Double orbits of weakly almost periodic functions

For a locally compact group G, let AP(G) and WAP(G) be respectively the C∗-algebras of almost periodic and weakly almost periodic functions on G. For a bounded continuous function f on G, f is said to be strictly w.a.p. if its double orbit O(f) is relatively weakly compact and f is said to be strictly uniformly continuous if its double orbit is uniformly equicontinuous on G. The C∗-algebras of such functions are denoted, respectively, by WS(G) and UCS(G). Then WS(G)⊂UCS(G) and AP(G)⊂WS(G)⊂WAP(G). G is called a WS-group if WS(G)=WAP(G). We will show that if a discrete FC-group G is a WS-group, then its center is of finite index in G. A noncompact locally compact group G is minimally w.a.p., if WAP(G)=AP(G)⊕C0(G). If G is minimally w.a.p., then WS(G)=AP(G), i.e., if the double orbit of a bounded continuous function f is relatively weakly compact then it is relatively norm compact.

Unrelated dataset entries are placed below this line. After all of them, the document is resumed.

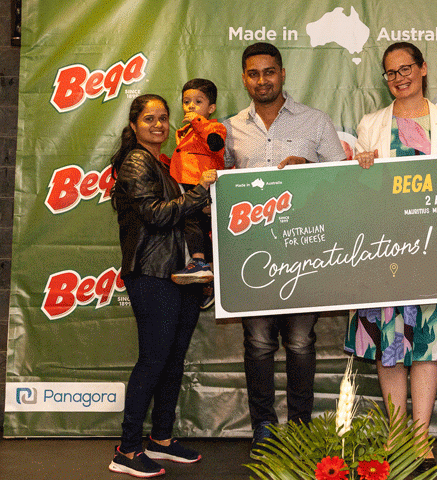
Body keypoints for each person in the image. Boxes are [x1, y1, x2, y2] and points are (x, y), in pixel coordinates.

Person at [344, 42, 437, 474]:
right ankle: (395, 436)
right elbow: (358, 196)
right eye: (391, 72)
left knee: (427, 342)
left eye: (406, 68)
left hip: (433, 251)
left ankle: (421, 440)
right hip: (384, 249)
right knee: (389, 341)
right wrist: (360, 170)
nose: (399, 77)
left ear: (423, 69)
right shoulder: (370, 125)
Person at [223, 42, 346, 452]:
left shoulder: (315, 121)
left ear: (282, 73)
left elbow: (342, 181)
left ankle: (300, 427)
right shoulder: (227, 129)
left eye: (269, 71)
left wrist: (309, 168)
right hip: (250, 255)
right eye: (253, 73)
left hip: (302, 254)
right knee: (258, 343)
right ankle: (263, 426)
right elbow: (218, 190)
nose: (262, 80)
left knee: (300, 342)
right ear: (244, 79)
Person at [108, 94, 217, 478]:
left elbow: (182, 215)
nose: (158, 124)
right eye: (149, 118)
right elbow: (154, 215)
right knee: (154, 360)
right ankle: (127, 449)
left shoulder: (166, 163)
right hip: (152, 273)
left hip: (180, 273)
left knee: (173, 359)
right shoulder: (137, 161)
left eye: (163, 118)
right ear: (134, 125)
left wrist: (200, 203)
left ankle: (161, 439)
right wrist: (200, 192)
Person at [168, 78, 226, 309]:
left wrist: (198, 121)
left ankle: (199, 263)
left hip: (204, 185)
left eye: (198, 101)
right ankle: (209, 280)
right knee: (198, 229)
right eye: (186, 101)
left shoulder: (215, 128)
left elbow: (215, 145)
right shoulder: (184, 132)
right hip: (187, 186)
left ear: (211, 108)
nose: (191, 106)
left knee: (191, 220)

It is known that for n≥2, the motion group M(n), and the special linear group SL(n,R) are minimally w.a.p. On the other hand, there exist locally compact groups G such that WS(G)=AP(G) but G is not minimally w.a.p. We will show that if G is an IN-group and K=KG is the intersection of all closed invariant neighborhoods of the identity of G, then UCS(G)=UCS(G/K) and WS(G)=WS(G/K). We will identify the strictly w.a.p. functions on the ax+b group. We will also show that UCS(SL(2,R)) only contains the constant functions.